# what's the difference?



## taylormade09 (Jan 17, 2007)

what's the difference between an open faced driver and a closed face driver? i've read this in some golf reviews and never really understood what they meant.


----------



## fitz-uk (Apr 28, 2006)

Chances are this is to do with how the face sits at address.

For example the 425 tp driver sits open at address. I am not 100% sure why this is the case, and why clubs are engineered this way. If anyone can shed some light on this it would be great!


----------



## dazzle (Jan 18, 2007)

Hi, let me try to explain.

Close faced drivers, which are introduced pretty recently, have the clubface closed. This is to help golfers who naturally slice; more so for beginners. For these golfers the slice may be due to open clubface at impact. Thus, using a close faced driver may help compensate this; resulting in a straight shot. However, if the golfer make a good swing, the close faced club will over compensate resulting in a hook. The degree of the hook depends on the degree of closed face.

The opposite applies for open faced.

Hope this helps.


----------



## 65nlovenit (Dec 8, 2006)

This is how it was explained to me....sorry for poor graphics

Target line <----- 0 | Club face Neutral Address

Target line <----- 0 / Club Face Open Faced

Target line <------ 0 \ Club Face Closed Faced

(circle 0 represents ball, bar behind it the club face)


----------



## MulliganStu (Jan 18, 2007)

Both have to do with helping get the clubface square at impact. Without getting technical about it, open-faced drivers are best for golfers who hook; closed face drivers are best for golfers who slice.


----------



## taylormade09 (Jan 17, 2007)

alright thanks for all the help. this helped me understand it all a lot better.


----------



## white_tiger_137 (Mar 23, 2006)

There's nothing wrong with a club being slightly open or closed, but if you buy a "slice-proof" club, you're only helping yourself groove a bad swing.​


----------



## 65nlovenit (Dec 8, 2006)

Face Angle
Face angle is found on woods, expressed in degrees, and is best explained by:

1. Imagining a line from the target to your clubhead; and,
2. Placing your clubhead on the target line so the centre of the shaft is perpendicular to the target line.
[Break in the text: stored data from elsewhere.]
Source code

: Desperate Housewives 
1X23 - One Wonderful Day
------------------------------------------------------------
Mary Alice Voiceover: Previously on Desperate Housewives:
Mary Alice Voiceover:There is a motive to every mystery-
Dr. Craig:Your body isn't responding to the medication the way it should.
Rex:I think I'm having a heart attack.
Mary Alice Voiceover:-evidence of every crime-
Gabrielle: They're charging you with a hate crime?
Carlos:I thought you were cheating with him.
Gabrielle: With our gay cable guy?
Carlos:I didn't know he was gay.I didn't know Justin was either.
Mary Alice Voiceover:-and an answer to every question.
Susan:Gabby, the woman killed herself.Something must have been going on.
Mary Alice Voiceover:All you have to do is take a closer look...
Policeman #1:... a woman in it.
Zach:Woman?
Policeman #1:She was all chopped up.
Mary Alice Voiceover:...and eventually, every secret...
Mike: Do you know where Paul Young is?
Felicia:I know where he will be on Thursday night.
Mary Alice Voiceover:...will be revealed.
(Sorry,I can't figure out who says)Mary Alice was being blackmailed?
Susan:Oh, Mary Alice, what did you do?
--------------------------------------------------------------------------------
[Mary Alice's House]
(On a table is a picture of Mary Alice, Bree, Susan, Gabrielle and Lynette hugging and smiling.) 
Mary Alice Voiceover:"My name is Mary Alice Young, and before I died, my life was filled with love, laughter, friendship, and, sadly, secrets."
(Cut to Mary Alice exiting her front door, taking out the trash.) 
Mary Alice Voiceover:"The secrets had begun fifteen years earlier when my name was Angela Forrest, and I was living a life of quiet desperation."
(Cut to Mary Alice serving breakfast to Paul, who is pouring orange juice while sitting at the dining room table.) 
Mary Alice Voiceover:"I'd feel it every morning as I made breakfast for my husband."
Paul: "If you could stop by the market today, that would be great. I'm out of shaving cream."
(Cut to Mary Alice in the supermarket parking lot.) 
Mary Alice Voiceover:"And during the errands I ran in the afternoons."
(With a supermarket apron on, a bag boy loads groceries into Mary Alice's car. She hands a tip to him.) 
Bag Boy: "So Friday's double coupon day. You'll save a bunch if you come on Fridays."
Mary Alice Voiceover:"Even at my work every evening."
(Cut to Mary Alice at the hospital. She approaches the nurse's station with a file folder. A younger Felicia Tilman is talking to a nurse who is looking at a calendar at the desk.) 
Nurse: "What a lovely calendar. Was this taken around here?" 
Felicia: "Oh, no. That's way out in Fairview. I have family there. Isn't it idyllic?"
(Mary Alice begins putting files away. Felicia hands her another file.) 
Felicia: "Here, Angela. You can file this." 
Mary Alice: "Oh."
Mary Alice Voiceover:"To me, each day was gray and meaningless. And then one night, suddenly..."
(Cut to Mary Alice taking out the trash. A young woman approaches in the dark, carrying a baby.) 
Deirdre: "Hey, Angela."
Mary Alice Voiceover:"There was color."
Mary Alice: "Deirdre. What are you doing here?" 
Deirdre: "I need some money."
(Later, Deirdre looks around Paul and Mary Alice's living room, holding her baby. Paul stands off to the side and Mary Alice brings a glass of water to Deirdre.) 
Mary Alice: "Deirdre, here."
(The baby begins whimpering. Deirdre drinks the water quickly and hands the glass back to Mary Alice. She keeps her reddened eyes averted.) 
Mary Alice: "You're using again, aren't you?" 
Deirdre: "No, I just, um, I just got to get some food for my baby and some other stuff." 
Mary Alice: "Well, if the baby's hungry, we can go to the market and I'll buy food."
If the club face appears to be aiming to the right of the target, the face angle is said to be 'open'. If the club face appears to be aiming to the left of the target, the face angle is said to be 'closed'. A club face that is perpendicular to the target line is said to be 'square'.

Due to the contours of a clubhead many club heads are produced 1 degree open to give the club a 'square' appearance at address. Club heads with closed faces of 2 or more degrees are designed to help chronic slicers square the club face at impact.


----------



## 373 (Jun 9, 2006)

I have three Callaway drivers, all so called "Tour" or "Pro" models. Each one has a counterpart without the attached extra descriptive word. In each case, the model lacking that word has a 2 degree closed face. Two of mine are neutral and one is 2 degrees open. I wonder how many people buy a driver because of the cosmetics or name and don't realize what they are getting?If I hit a closed face driver, I'd hook it so much it would come around and hit me in the back of the head.


----------